What will ChatGPT and the next generation of AI tools mean for international education?
- ChatGPT is causing alarm in education circles as students flock to the chatbot for help in writing essays and acing exams
- Determining how much students have learned and how capable they are to move to a next educational level (or to a job) is becoming more difficult in this new era of AI
- AI tools are already being used to respond more quickly to student queries, especially at the early stages of the enrolment funnel
A new AI-powered chatbot, ChatGPT (from Silicon Valley start up OpenAI), is provoking heated debate within academic circles about how to handle the chatbot’s influence in the classroom and on exams.
ChatGPT responds to users’ queries by quickly searching massive databases – including datasets of real human conversations – to answer questions in a way that seems both eerily human and not at all human due to the speed at which the chatbot delivers results and answers.

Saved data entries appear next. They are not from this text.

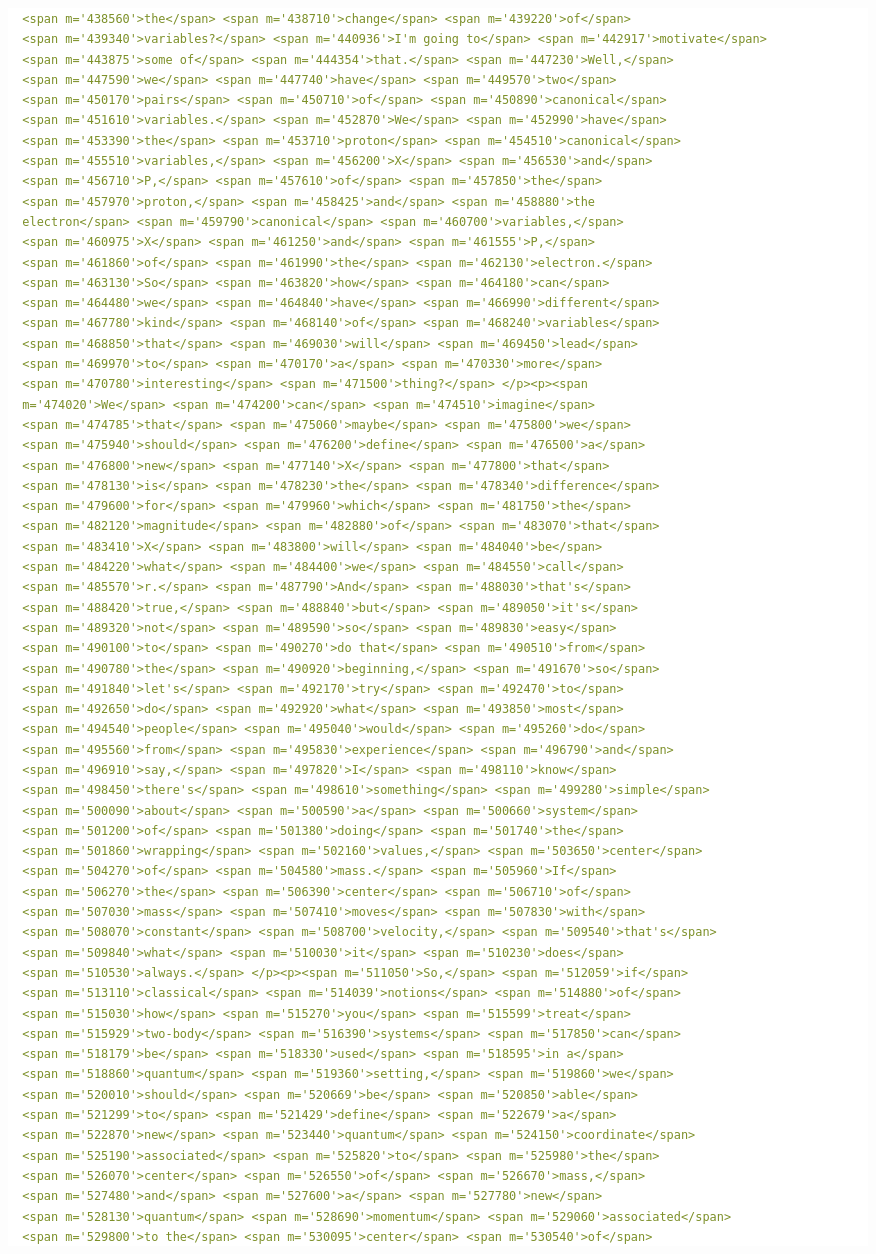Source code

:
 ```yaml
  <span m='438560'>the</span> <span m='438710'>change</span> <span m='439220'>of</span>
  <span m='439340'>variables?</span> <span m='440936'>I'm going to</span> <span m='442917'>motivate</span>
  <span m='443875'>some of</span> <span m='444354'>that.</span> <span m='447230'>Well,</span>
  <span m='447590'>we</span> <span m='447740'>have</span> <span m='449570'>two</span>
  <span m='450170'>pairs</span> <span m='450710'>of</span> <span m='450890'>canonical</span>
  <span m='451610'>variables.</span> <span m='452870'>We</span> <span m='452990'>have</span>
  <span m='453390'>the</span> <span m='453710'>proton</span> <span m='454510'>canonical</span>
  <span m='455510'>variables,</span> <span m='456200'>X</span> <span m='456530'>and</span>
  <span m='456710'>P,</span> <span m='457610'>of</span> <span m='457850'>the</span>
  <span m='457970'>proton,</span> <span m='458425'>and</span> <span m='458880'>the
  electron</span> <span m='459790'>canonical</span> <span m='460700'>variables,</span>
  <span m='460975'>X</span> <span m='461250'>and</span> <span m='461555'>P,</span>
  <span m='461860'>of</span> <span m='461990'>the</span> <span m='462130'>electron.</span>
  <span m='463130'>So</span> <span m='463820'>how</span> <span m='464180'>can</span>
  <span m='464480'>we</span> <span m='464840'>have</span> <span m='466990'>different</span>
  <span m='467780'>kind</span> <span m='468140'>of</span> <span m='468240'>variables</span>
  <span m='468850'>that</span> <span m='469030'>will</span> <span m='469450'>lead</span>
  <span m='469970'>to</span> <span m='470170'>a</span> <span m='470330'>more</span>
  <span m='470780'>interesting</span> <span m='471500'>thing?</span> </p><p><span
  m='474020'>We</span> <span m='474200'>can</span> <span m='474510'>imagine</span>
  <span m='474785'>that</span> <span m='475060'>maybe</span> <span m='475800'>we</span>
  <span m='475940'>should</span> <span m='476200'>define</span> <span m='476500'>a</span>
  <span m='476800'>new</span> <span m='477140'>X</span> <span m='477800'>that</span>
  <span m='478130'>is</span> <span m='478230'>the</span> <span m='478340'>difference</span>
  <span m='479600'>for</span> <span m='479960'>which</span> <span m='481750'>the</span>
  <span m='482120'>magnitude</span> <span m='482880'>of</span> <span m='483070'>that</span>
  <span m='483410'>X</span> <span m='483800'>will</span> <span m='484040'>be</span>
  <span m='484220'>what</span> <span m='484400'>we</span> <span m='484550'>call</span>
  <span m='485570'>r.</span> <span m='487790'>And</span> <span m='488030'>that's</span>
  <span m='488420'>true,</span> <span m='488840'>but</span> <span m='489050'>it's</span>
  <span m='489320'>not</span> <span m='489590'>so</span> <span m='489830'>easy</span>
  <span m='490100'>to</span> <span m='490270'>do that</span> <span m='490510'>from</span>
  <span m='490780'>the</span> <span m='490920'>beginning,</span> <span m='491670'>so</span>
  <span m='491840'>let's</span> <span m='492170'>try</span> <span m='492470'>to</span>
  <span m='492650'>do</span> <span m='492920'>what</span> <span m='493850'>most</span>
  <span m='494540'>people</span> <span m='495040'>would</span> <span m='495260'>do</span>
  <span m='495560'>from</span> <span m='495830'>experience</span> <span m='496790'>and</span>
  <span m='496910'>say,</span> <span m='497820'>I</span> <span m='498110'>know</span>
  <span m='498450'>there's</span> <span m='498610'>something</span> <span m='499280'>simple</span>
  <span m='500090'>about</span> <span m='500590'>a</span> <span m='500660'>system</span>
  <span m='501200'>of</span> <span m='501380'>doing</span> <span m='501740'>the</span>
  <span m='501860'>wrapping</span> <span m='502160'>values,</span> <span m='503650'>center</span>
  <span m='504270'>of</span> <span m='504580'>mass.</span> <span m='505960'>If</span>
  <span m='506270'>the</span> <span m='506390'>center</span> <span m='506710'>of</span>
  <span m='507030'>mass</span> <span m='507410'>moves</span> <span m='507830'>with</span>
  <span m='508070'>constant</span> <span m='508700'>velocity,</span> <span m='509540'>that's</span>
  <span m='509840'>what</span> <span m='510030'>it</span> <span m='510230'>does</span>
  <span m='510530'>always.</span> </p><p><span m='511050'>So,</span> <span m='512059'>if</span>
  <span m='513110'>classical</span> <span m='514039'>notions</span> <span m='514880'>of</span>
  <span m='515030'>how</span> <span m='515270'>you</span> <span m='515599'>treat</span>
  <span m='515929'>two-body</span> <span m='516390'>systems</span> <span m='517850'>can</span>
  <span m='518179'>be</span> <span m='518330'>used</span> <span m='518595'>in a</span>
  <span m='518860'>quantum</span> <span m='519360'>setting,</span> <span m='519860'>we</span>
  <span m='520010'>should</span> <span m='520669'>be</span> <span m='520850'>able</span>
  <span m='521299'>to</span> <span m='521429'>define</span> <span m='522679'>a</span>
  <span m='522870'>new</span> <span m='523440'>quantum</span> <span m='524150'>coordinate</span>
  <span m='525190'>associated</span> <span m='525820'>to</span> <span m='525980'>the</span>
  <span m='526070'>center</span> <span m='526550'>of</span> <span m='526670'>mass,</span>
  <span m='527480'>and</span> <span m='527600'>a</span> <span m='527780'>new</span>
  <span m='528130'>quantum</span> <span m='528690'>momentum</span> <span m='529060'>associated</span>
  <span m='529800'>to the</span> <span m='530095'>center</span> <span m='530540'>of</span>
```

An article in NPR sums up the reason for the commotion: “ChatGPT [has] superhuman abilities to solve math problems, churn out college essays, and write research papers.” In The Atlantic, English teacher Daniel Herman writes:
“The arrival of OpenAI’s ChatGPT, a programme that generates sophisticated text in response to any prompt you can imagine, may signal the end of writing assignments altogether—and maybe even the end of writing as a gatekeeper, a metric for intelligence, a teachable skill.”
Mr Herman says he has seen ChatGPT “draft a reasonable college essay, a cover letter to serve as a manager at Starbucks, and even an academic paper comparing two texts.”
New York Times writer Kevin Roose commented, “ChatGPT is, quite simply, the best artificial intelligence chatbot ever released to the general public.”
It may be incredible, but naturally people wonder if it is too incredible for humanity’s good. If it thinks for people, writes for people, and convinces people, what is left for humans to do but … plagiarise? Why would a student go to the extra effort of writing original thoughts if that student is time-pressed or otherwise overwhelmed?
The answer: many students will use ChatGPT to plagiarise, and many already are. Writing for Inside Higher Ed, Jeremy Weissman reports:
“A lecturer at an Australian university found that a fifth of her students had already used ChatGPT on their exams. Scores of Stanford University students reportedly used it on their fall 2022 final exams mere weeks after its release.”
What is to be done? Mr Weissman suggests a range of interventions that institutions should consider to cope with the issue – as coping is likely a more realistic strategy than any attempt to solve the problems unleashed by this accomplished chatbot.
These include designating an official AI task force at the institutional or even departmental level, banning technologies in classrooms (with some exceptions), relying more on in-class assignments, using Internet-disabled computers in classrooms, and more.
ChatGPT detectors are already in development, and these will be helpful to instructors faced with the problem of how to adapt their teaching and marking given the monumental disruption caused by ever-more sophisticated AI. But as Mr Weissman notes in his article (which relies on a COVID-19 metaphor for its impact):
“The efficacy rate of these GPT detectors may soon drop as a stronger mutation of the GPT virus emerges just around the corner: GPT-4—the Delta of GPT. And so the GPT detectors will be updated to protect against GPT-4, and the alphabet of GPT variants coming, but the efficacy may keep weakening, and the mutations will keep occurring. Unlike with COVID, the new variants of GPT will only keep getting stronger, even exponentially so.”
A powerful new tool for recruiters?
Sophisticated chatbots have already changed the way that schools and universities communicate with students, and they have been shown to boost conversion rates from 3% (without AI) to 8% (with it). In other words, if 3 of 100 students visiting an institutional website normally go on to enrol, AI can change that proportion to 7 or 8 who enrol as a result of visiting the website.
Some schools are using AI-supported admissions processes that crunch vast amounts of data to help admissions staff identify and focus on the candidates that are best fitted to the institution or school in question. And “best fit” in this sense can include sweeping considerations around not only which students are most likely to be successfully admitted, but also those that are most likely to secure a study visa, graduate, and even have a successful career after their studies.
Data show that this further application of AI can result in a higher graduation rate for AI-supported institutions (from 68% for “non-AI” institutions to 78% for those using AI tools).
It's reasonable to imagine that the emergence of more sophisticated AI tools such as ChatGPT may now open the door to improved machine learning-assisted student services, including greater responsiveness and effectiveness in responding to student queries.
Paradoxically, the sophistication and prevalence of AI may also lead to a greater need for technology-free assessment tools (e.g., in-person interviews) to discern whether students’ true capabilities match up with their grades and writing submissions.